To turn this behavior on, just add "-LineNumbers" to your MicroMason
creation call:
my $mason = Text::MicroMason->new( qw( -LineNumbers ) );
=head2 Public Methods
These methods are called from within the normal flow of MicroMason
functionality, and you do not need to invoke them directly.
=over 4
=item read()
Clears the variables used to store the file name and first line of a
template, so that they can be set by the methods below.
=item read_file()
Saves the source file name before invoking the standard behavior for this method.
$mason->compile( file => $filename );
=item read_handle()
Saves the caller's file name before invoking the standard behavior for this method.
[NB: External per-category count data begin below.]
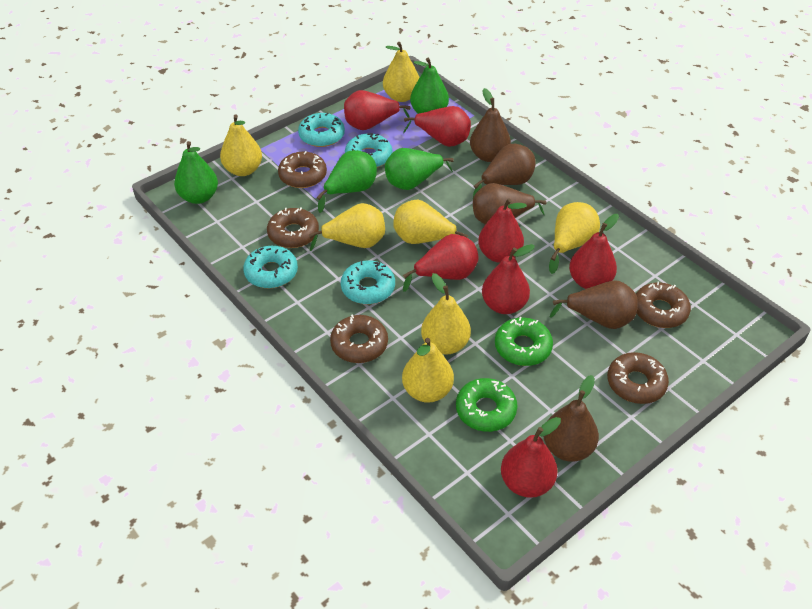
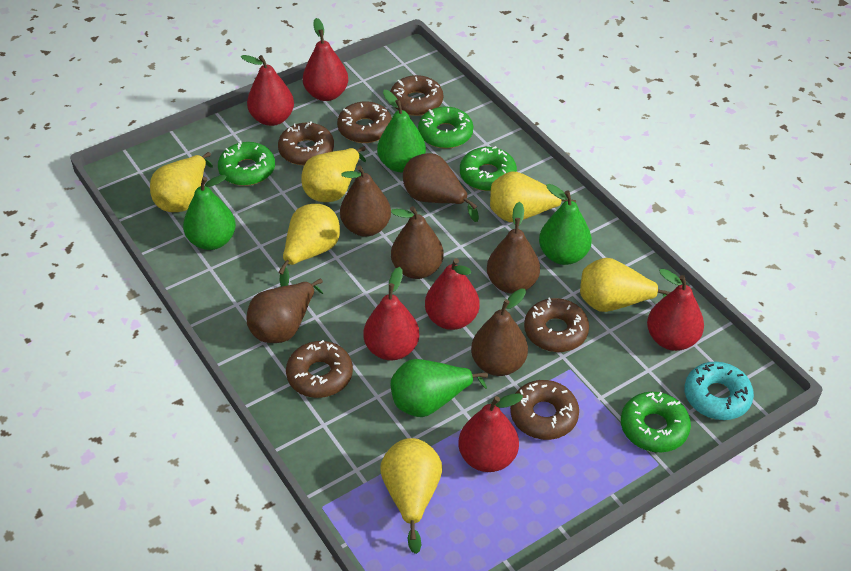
brown donut: [267,207,319,248] [278,151,327,188] [330,315,388,363] [607,352,669,404] [636,282,691,328] = 5 -> [278,121,334,165] [286,340,353,398] [337,101,392,143] [390,75,443,116] [510,380,579,440] [524,297,589,352] = 6
brown pear: [470,88,511,162] [473,144,536,197] [473,183,547,225] [543,375,599,462] [550,281,638,329] = 5 -> [246,278,323,343] [340,165,391,237] [391,206,444,279] [403,153,479,222] [471,289,528,376] [487,202,540,294] = 6
green donut: [456,378,518,432] [495,317,553,366] = 2 -> [218,141,275,186] [418,106,473,149] [460,146,517,191] [621,392,691,452] = 4
red pear: [344,90,411,130] [403,106,471,147] [403,234,479,292] [478,198,527,263] [482,244,535,314] [501,417,561,498] [569,214,619,289] = 7 -> [241,55,294,126] [303,18,348,101] [363,267,419,360] [425,258,479,330] [458,393,523,472] [647,268,704,351] = 6
turquoise donut: [243,246,298,288] [298,113,345,147] [341,260,395,304] [345,133,392,168] = 4 -> [684,361,754,420] = 1
yellow pear: [220,114,262,176] [309,203,385,251] [383,42,420,102] [393,200,468,244] [402,338,454,403] [421,273,471,355] [549,202,600,274] = 7 -> [150,152,213,212] [278,204,340,287] [301,146,366,202] [380,438,442,554] [490,171,576,222] [580,258,671,312] = 6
$mason->compile( handle => $filename );
=item read_text()
Saves the caller's file name before invoking the standard behavior for this method.
$mason->compile( text => $filename );
=item read_inline()
This is similar to read_text, except it adjusts the line numbering to
reflect a template that's embdded as a literal text in the Perl code.
$mason->compile( inline => q{
My template text goes here.
} );
=item lex()
Identical to the lex() method provided by the Base class, except that it
also inserts a stream of line-number-setting comments into the to-be-
compiled Perl code that attempt to re-synchronize the
=item assembler_rules()
Maps the "line_num" token to a perl line number comment.
=back
=head2 Private Methods
=over 4
=item _get_external_caller()
Returns the source file and line number of the first item in the
function call stack that is not a Text::MicroMason package.
=back
=head1 SEE ALSO
For an overview of this templating framework, see L<Text::MicroMason>.
This is a mixin class intended for use with L<Text::MicroMason::Base>.
For distribution, installation, support, copyright and license
information, see L<Text::MicroMason::Docs::ReadMe>.